Reproduce the records without their pictures, keeping every word as it is.

-------- ENTRIES SUPPLIED

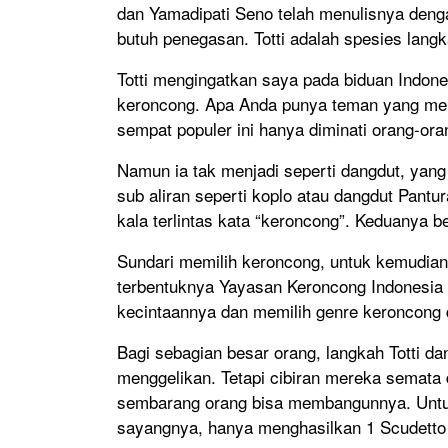
dan Yamadipati Seno telah menulisnya dengan
butuh penegasan. Totti adalah spesies langk
Totti mengingatkan saya pada biduan Indone
keroncong. Apa Anda punya teman yang men
sempat populer ini hanya diminati orang-ora
Namun ia tak menjadi seperti dangdut, yan
sub aliran seperti koplo atau dangdut Pant
kala terlintas kata “keroncong”. Keduanya be
Sundari memilih keroncong, untuk kemudian t
terbentuknya Yayasan Keroncong Indonesia (Y
kecintaannya dan memilih genre keroncong 
Bagi sebagian besar orang, langkah Totti da
menggelikan. Tetapi cibiran mereka semata
sembarang orang bisa membangunnya. Unt
sayangnya, hanya menghasilkan 1 Scudetto 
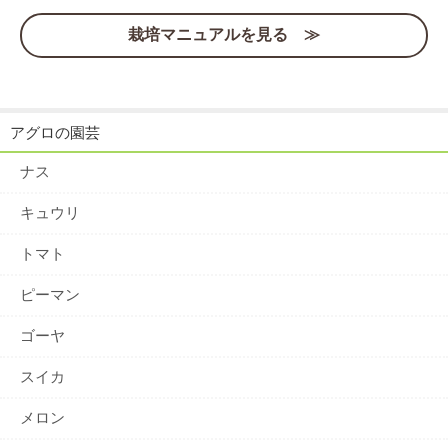
栽培マニュアルを見る ≫
アグロの園芸
ナス
キュウリ
トマト
ピーマン
ゴーヤ
スイカ
メロン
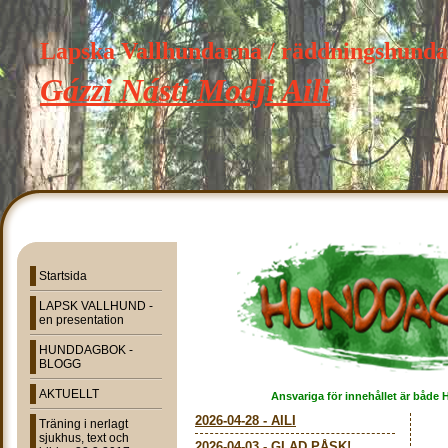
Lapska Vallhundarna / räddningshund
Gázzi Násti Modji Aili
Startsida
LAPSK VALLHUND -
en presentation
HUNDDAGBOK -
BLOGG
AKTUELLT
Ansvariga för innehållet är både 
2026-04-28
-
AILI
Träning i nerlagt
sjukhus, text och
2026-04-03
-
GLAD PÅSK!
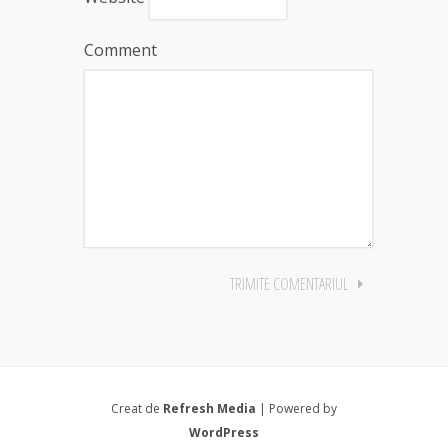
Comment
Creat de
Refresh Media
| Powered by
WordPress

----------------

ANSWER SPACE
dan Yamadipati Seno telah menulisnya dengan
butuh penegasan. Totti adalah spesies langk
Totti mengingatkan saya pada biduan Indone
keroncong. Apa Anda punya teman yang men
sempat populer ini hanya diminati orang-ora
Namun ia tak menjadi seperti dangdut, yan
sub aliran seperti koplo atau dangdut Pant
kala terlintas kata “keroncong”. Keduanya be
Sundari memilih keroncong, untuk kemudian t
terbentuknya Yayasan Keroncong Indonesia (Y
kecintaannya dan memilih genre keroncong 
Bagi sebagian besar orang, langkah Totti da
menggelikan. Tetapi cibiran mereka semata
sembarang orang bisa membangunnya. Unt
sayangnya, hanya menghasilkan 1 Scudetto 
栽培マニュアルを見る ≫
アグロの園芸
ナス
キュウリ
トマト
ピーマン
ゴーヤ
スイカ
メロン
Lapska Vallhundarna / räddningshund
Gázzi Násti Modji Aili
Startsida
LAPSK VALLHUND -
en presentation
HUNDDAGBOK -
BLOGG
AKTUELLT
Ansvariga för innehållet är både 
2026-04-28
-
AILI
Träning i nerlagt
sjukhus, text och
2026-04-03
-
GLAD PÅSK!
Comment
Creat de
Refresh Media
| Powered by
WordPress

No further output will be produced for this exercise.